* Brief *
All of the entries should be written out again exactly.

* Input for this task *
#####

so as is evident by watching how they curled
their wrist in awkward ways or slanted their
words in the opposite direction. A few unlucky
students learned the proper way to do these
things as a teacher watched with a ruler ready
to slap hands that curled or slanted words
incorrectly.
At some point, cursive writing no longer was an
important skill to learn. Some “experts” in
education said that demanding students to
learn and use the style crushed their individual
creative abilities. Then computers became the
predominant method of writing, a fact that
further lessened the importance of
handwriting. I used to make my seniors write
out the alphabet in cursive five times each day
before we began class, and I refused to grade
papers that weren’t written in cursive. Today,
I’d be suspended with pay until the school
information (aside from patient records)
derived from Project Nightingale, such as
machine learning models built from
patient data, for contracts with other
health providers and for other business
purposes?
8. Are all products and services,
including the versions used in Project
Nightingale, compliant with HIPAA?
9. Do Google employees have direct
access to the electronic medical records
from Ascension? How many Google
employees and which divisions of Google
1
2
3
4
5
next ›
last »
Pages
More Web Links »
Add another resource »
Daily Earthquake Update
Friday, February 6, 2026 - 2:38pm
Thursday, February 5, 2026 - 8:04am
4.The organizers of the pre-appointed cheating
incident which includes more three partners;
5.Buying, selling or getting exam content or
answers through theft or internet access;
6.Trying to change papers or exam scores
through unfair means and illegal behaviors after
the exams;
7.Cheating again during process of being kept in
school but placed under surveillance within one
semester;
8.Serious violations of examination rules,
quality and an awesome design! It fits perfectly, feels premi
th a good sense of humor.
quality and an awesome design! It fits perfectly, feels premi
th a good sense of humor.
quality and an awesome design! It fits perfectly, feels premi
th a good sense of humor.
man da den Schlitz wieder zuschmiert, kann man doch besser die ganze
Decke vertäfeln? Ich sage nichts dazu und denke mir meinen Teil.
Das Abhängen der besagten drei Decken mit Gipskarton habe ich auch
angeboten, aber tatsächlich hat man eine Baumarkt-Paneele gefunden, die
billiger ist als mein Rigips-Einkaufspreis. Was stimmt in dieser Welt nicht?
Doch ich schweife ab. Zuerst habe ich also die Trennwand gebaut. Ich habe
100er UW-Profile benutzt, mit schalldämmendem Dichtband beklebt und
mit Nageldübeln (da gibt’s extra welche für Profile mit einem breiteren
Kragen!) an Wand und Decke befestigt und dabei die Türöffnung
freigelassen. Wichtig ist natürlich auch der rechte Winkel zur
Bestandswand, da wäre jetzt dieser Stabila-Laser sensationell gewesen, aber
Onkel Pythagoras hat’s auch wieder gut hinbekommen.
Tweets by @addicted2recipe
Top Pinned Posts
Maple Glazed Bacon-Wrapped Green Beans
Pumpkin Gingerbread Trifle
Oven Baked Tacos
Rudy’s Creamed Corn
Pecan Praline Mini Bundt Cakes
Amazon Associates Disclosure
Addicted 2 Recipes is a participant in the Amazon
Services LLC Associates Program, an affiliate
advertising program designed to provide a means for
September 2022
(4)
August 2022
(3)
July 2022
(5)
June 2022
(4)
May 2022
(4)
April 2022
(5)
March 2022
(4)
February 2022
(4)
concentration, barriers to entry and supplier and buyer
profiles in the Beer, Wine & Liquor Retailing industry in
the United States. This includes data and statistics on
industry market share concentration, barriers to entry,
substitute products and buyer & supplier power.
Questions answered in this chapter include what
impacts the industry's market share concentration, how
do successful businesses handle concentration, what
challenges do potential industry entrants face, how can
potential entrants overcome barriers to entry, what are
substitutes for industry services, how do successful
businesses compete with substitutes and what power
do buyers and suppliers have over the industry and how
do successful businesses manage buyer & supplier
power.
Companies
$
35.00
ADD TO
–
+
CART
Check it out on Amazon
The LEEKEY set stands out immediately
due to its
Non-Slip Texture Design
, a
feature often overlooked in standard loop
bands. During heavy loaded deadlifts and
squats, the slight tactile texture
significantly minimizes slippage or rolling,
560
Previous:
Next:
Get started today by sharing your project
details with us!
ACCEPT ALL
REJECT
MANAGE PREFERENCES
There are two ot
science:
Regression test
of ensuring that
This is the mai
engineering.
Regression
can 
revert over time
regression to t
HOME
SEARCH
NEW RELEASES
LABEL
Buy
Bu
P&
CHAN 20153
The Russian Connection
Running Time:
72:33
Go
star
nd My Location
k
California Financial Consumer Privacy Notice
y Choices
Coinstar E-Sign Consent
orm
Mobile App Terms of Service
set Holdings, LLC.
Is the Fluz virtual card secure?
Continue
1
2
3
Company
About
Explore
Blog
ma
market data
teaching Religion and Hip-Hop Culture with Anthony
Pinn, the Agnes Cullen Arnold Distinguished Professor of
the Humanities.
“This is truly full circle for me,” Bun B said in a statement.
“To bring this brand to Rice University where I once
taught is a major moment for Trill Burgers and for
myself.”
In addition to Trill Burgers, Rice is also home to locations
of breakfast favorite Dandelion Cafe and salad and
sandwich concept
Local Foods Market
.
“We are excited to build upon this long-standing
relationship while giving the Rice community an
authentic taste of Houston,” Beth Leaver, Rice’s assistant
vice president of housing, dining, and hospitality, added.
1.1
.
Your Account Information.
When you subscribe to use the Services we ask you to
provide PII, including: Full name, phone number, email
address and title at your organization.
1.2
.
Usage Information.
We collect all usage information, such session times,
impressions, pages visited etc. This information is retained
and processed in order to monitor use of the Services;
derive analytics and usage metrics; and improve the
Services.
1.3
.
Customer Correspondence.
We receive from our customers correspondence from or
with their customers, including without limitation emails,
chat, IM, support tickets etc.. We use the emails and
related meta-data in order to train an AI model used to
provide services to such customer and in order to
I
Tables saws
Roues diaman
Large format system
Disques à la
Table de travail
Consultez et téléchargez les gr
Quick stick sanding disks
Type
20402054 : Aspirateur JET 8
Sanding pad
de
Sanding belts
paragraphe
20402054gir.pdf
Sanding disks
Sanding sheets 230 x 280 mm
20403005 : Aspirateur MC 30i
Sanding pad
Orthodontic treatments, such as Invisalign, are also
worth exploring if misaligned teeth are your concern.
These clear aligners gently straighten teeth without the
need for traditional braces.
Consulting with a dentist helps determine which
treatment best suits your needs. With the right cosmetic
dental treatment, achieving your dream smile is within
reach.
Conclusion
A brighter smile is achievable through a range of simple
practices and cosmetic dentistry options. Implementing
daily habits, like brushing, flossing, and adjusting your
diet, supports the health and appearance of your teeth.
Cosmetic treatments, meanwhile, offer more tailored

#####

* Expected answer *
so as is evident by watching how they curled
their wrist in awkward ways or slanted their
words in the opposite direction. A few unlucky
students learned the proper way to do these
things as a teacher watched with a ruler ready
to slap hands that curled or slanted words
incorrectly.
At some point, cursive writing no longer was an
important skill to learn. Some “experts” in
education said that demanding students to
learn and use the style crushed their individual
creative abilities. Then computers became the
predominant method of writing, a fact that
further lessened the importance of
handwriting. I used to make my seniors write
out the alphabet in cursive five times each day
before we began class, and I refused to grade
papers that weren’t written in cursive. Today,
I’d be suspended with pay until the school
information (aside from patient records)
derived from Project Nightingale, such as
machine learning models built from
patient data, for contracts with other
health providers and for other business
purposes?
8. Are all products and services,
including the versions used in Project
Nightingale, compliant with HIPAA?
9. Do Google employees have direct
access to the electronic medical records
from Ascension? How many Google
employees and which divisions of Google
1
2
3
4
5
next ›
last »
Pages
More Web Links »
Add another resource »
Daily Earthquake Update
Friday, February 6, 2026 - 2:38pm
Thursday, February 5, 2026 - 8:04am
4.The organizers of the pre-appointed cheating
incident which includes more three partners;
5.Buying, selling or getting exam content or
answers through theft or internet access;
6.Trying to change papers or exam scores
through unfair means and illegal behaviors after
the exams;
7.Cheating again during process of being kept in
school but placed under surveillance within one
semester;
8.Serious violations of examination rules,
quality and an awesome design! It fits perfectly, feels premi
th a good sense of humor.
quality and an awesome design! It fits perfectly, feels premi
th a good sense of humor.
quality and an awesome design! It fits perfectly, feels premi
th a good sense of humor.
man da den Schlitz wieder zuschmiert, kann man doch besser die ganze
Decke vertäfeln? Ich sage nichts dazu und denke mir meinen Teil.
Das Abhängen der besagten drei Decken mit Gipskarton habe ich auch
angeboten, aber tatsächlich hat man eine Baumarkt-Paneele gefunden, die
billiger ist als mein Rigips-Einkaufspreis. Was stimmt in dieser Welt nicht?
Doch ich schweife ab. Zuerst habe ich also die Trennwand gebaut. Ich habe
100er UW-Profile benutzt, mit schalldämmendem Dichtband beklebt und
mit Nageldübeln (da gibt’s extra welche für Profile mit einem breiteren
Kragen!) an Wand und Decke befestigt und dabei die Türöffnung
freigelassen. Wichtig ist natürlich auch der rechte Winkel zur
Bestandswand, da wäre jetzt dieser Stabila-Laser sensationell gewesen, aber
Onkel Pythagoras hat’s auch wieder gut hinbekommen.
Tweets by @addicted2recipe
Top Pinned Posts
Maple Glazed Bacon-Wrapped Green Beans
Pumpkin Gingerbread Trifle
Oven Baked Tacos
Rudy’s Creamed Corn
Pecan Praline Mini Bundt Cakes
Amazon Associates Disclosure
Addicted 2 Recipes is a participant in the Amazon
Services LLC Associates Program, an affiliate
advertising program designed to provide a means for
September 2022
(4)
August 2022
(3)
July 2022
(5)
June 2022
(4)
May 2022
(4)
April 2022
(5)
March 2022
(4)
February 2022
(4)
concentration, barriers to entry and supplier and buyer
profiles in the Beer, Wine & Liquor Retailing industry in
the United States. This includes data and statistics on
industry market share concentration, barriers to entry,
substitute products and buyer & supplier power.
Questions answered in this chapter include what
impacts the industry's market share concentration, how
do successful businesses handle concentration, what
challenges do potential industry entrants face, how can
potential entrants overcome barriers to entry, what are
substitutes for industry services, how do successful
businesses compete with substitutes and what power
do buyers and suppliers have over the industry and how
do successful businesses manage buyer & supplier
power.
Companies
$
35.00
ADD TO
–
+
CART
Check it out on Amazon
The LEEKEY set stands out immediately
due to its
Non-Slip Texture Design
, a
feature often overlooked in standard loop
bands. During heavy loaded deadlifts and
squats, the slight tactile texture
significantly minimizes slippage or rolling,
560
Previous:
Next:
Get started today by sharing your project
details with us!
ACCEPT ALL
REJECT
MANAGE PREFERENCES
There are two ot
science:
Regression test
of ensuring that
This is the mai
engineering.
Regression
can 
revert over time
regression to t
HOME
SEARCH
NEW RELEASES
LABEL
Buy
Bu
P&
CHAN 20153
The Russian Connection
Running Time:
72:33
Go
star
nd My Location
k
California Financial Consumer Privacy Notice
y Choices
Coinstar E-Sign Consent
orm
Mobile App Terms of Service
set Holdings, LLC.
Is the Fluz virtual card secure?
Continue
1
2
3
Company
About
Explore
Blog
ma
market data
teaching Religion and Hip-Hop Culture with Anthony
Pinn, the Agnes Cullen Arnold Distinguished Professor of
the Humanities.
“This is truly full circle for me,” Bun B said in a statement.
“To bring this brand to Rice University where I once
taught is a major moment for Trill Burgers and for
myself.”
In addition to Trill Burgers, Rice is also home to locations
of breakfast favorite Dandelion Cafe and salad and
sandwich concept
Local Foods Market
.
“We are excited to build upon this long-standing
relationship while giving the Rice community an
authentic taste of Houston,” Beth Leaver, Rice’s assistant
vice president of housing, dining, and hospitality, added.
1.1
.
Your Account Information.
When you subscribe to use the Services we ask you to
provide PII, including: Full name, phone number, email
address and title at your organization.
1.2
.
Usage Information.
We collect all usage information, such session times,
impressions, pages visited etc. This information is retained
and processed in order to monitor use of the Services;
derive analytics and usage metrics; and improve the
Services.
1.3
.
Customer Correspondence.
We receive from our customers correspondence from or
with their customers, including without limitation emails,
chat, IM, support tickets etc.. We use the emails and
related meta-data in order to train an AI model used to
provide services to such customer and in order to
I
Tables saws
Roues diaman
Large format system
Disques à la
Table de travail
Consultez et téléchargez les gr
Quick stick sanding disks
Type
20402054 : Aspirateur JET 8
Sanding pad
de
Sanding belts
paragraphe
20402054gir.pdf
Sanding disks
Sanding sheets 230 x 280 mm
20403005 : Aspirateur MC 30i
Sanding pad
Orthodontic treatments, such as Invisalign, are also
worth exploring if misaligned teeth are your concern.
These clear aligners gently straighten teeth without the
need for traditional braces.
Consulting with a dentist helps determine which
treatment best suits your needs. With the right cosmetic
dental treatment, achieving your dream smile is within
reach.
Conclusion
A brighter smile is achievable through a range of simple
practices and cosmetic dentistry options. Implementing
daily habits, like brushing, flossing, and adjusting your
diet, supports the health and appearance of your teeth.
Cosmetic treatments, meanwhile, offer more tailored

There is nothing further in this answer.